Uber has become a household name and few in the developed world don’t know what it does and the speed at which it has grown. Having launched in 2009, the company is already valued at $18 billion, and that number is increasing daily.
It seems like a very simple model; people want to make extra money by driving people around in their free time and people want to be able to get a taxi wherever they are at whatever time. However, because the process is based on an app and locational data, and the company focuses on the speed at which customers are picked up, the amount of data created and required is considerable.
The amount of data within a single transaction is large, but when you consider that they now command a fleet of over 100,000 drivers in around 340 cities across 63 countries, the scale of the data they need to deal with becomes clear.

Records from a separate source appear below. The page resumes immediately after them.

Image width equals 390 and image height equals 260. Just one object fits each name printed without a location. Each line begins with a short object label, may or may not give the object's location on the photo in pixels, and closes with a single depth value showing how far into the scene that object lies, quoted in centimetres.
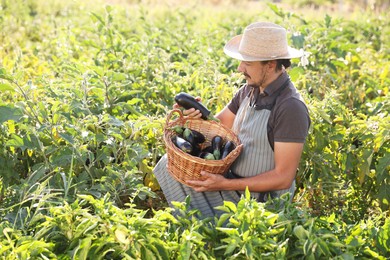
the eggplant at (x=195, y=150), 300
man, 283
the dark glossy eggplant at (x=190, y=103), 306
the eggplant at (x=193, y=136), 301
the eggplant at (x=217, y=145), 295
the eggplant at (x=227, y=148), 293
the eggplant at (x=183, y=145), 291
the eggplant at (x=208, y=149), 306
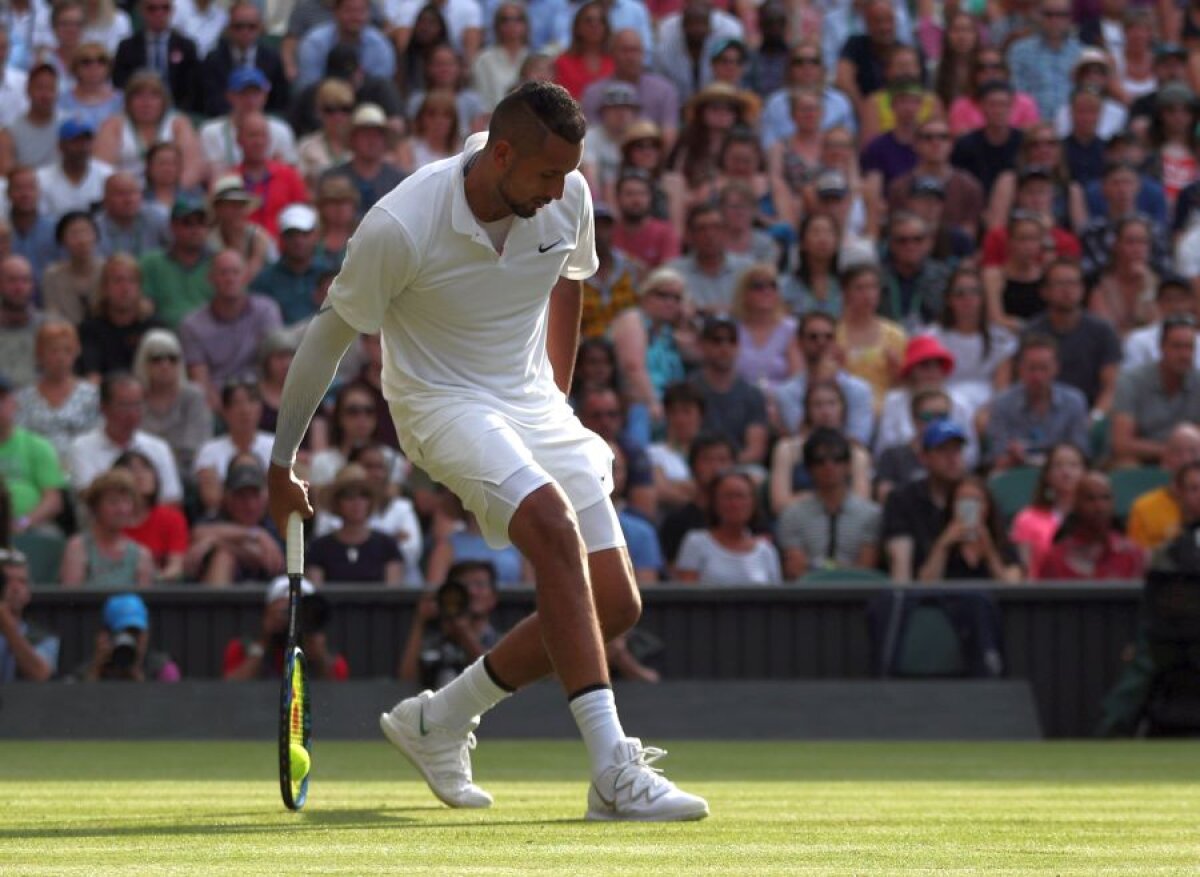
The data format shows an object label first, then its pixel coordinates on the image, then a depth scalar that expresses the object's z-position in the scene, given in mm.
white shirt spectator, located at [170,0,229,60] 17703
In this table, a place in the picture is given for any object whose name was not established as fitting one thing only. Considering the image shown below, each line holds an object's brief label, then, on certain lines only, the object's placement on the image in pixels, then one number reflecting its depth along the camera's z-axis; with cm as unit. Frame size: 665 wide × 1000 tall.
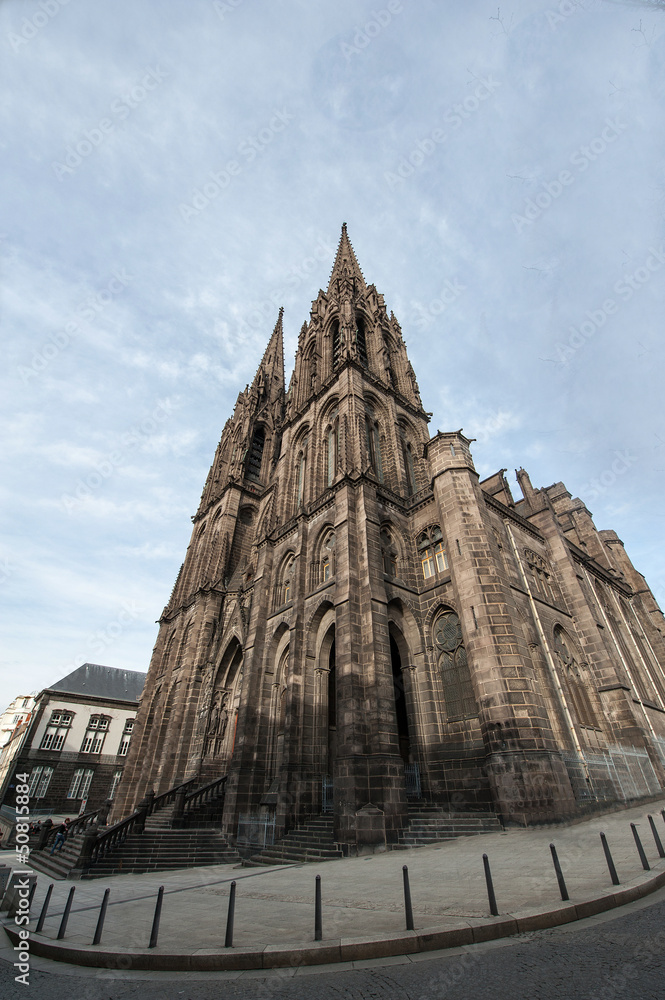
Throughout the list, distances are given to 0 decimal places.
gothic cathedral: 1287
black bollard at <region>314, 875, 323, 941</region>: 442
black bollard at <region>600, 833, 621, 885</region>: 521
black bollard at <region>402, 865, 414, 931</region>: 444
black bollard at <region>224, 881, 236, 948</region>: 447
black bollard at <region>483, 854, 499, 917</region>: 457
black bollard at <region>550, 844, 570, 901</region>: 480
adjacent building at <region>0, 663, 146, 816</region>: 3528
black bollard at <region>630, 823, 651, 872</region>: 573
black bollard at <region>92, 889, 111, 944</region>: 501
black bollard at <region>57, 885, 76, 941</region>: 535
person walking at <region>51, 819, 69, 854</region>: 1680
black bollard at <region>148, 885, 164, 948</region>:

As a foundation for this they have turned to Apache Spark to allow them to not only process the data quickly, but also so that they can quickly scale their operations. To help with this scaling, and also to deal with the huge amounts of data, they have turned to a Kafka-based system that pushes the data to local data centers, then to a central Hadoop Cluster. This replaces the system of multiple distributed data centers in a relational model. It makes the process considerably simpler and faster.
In fact, Vinoth Chandar, who is in charge of the scaling and creating Uber’s data systems, gave an interview to Datanami and claimed that Spark has been ‘instrumental in where we’ve gotten to’. Having this high speed and quick scaling has meant that Spark feeding into a central Hadoop cluster has been the ideal setup, given the historically strong scalability that this brings.
So what does this all mean for the consumer?
People often miss the importance of a backend data framework because it is not something that is noticed when it is working, but in the case of Uber it is vital to their ongoing success. When there are surge prices for instance, this is set through an analysis of the data rather than arbitrary time slots, making it a more accurate representation of supply and demand.
It also means that reaction to large events is much easier without necessarily affecting the overall service throughout a particular area, for instance if a large music event is happening at one end of a city, the other end will not be devoid of Uber drivers. It also strategically places Uber drivers in real-time, meaning that you can order a car and have it with you as soon as possible.
So despite most Uber users not even knowing what Spark is, the truth is that their enjoyment of the service is very much dependent on it.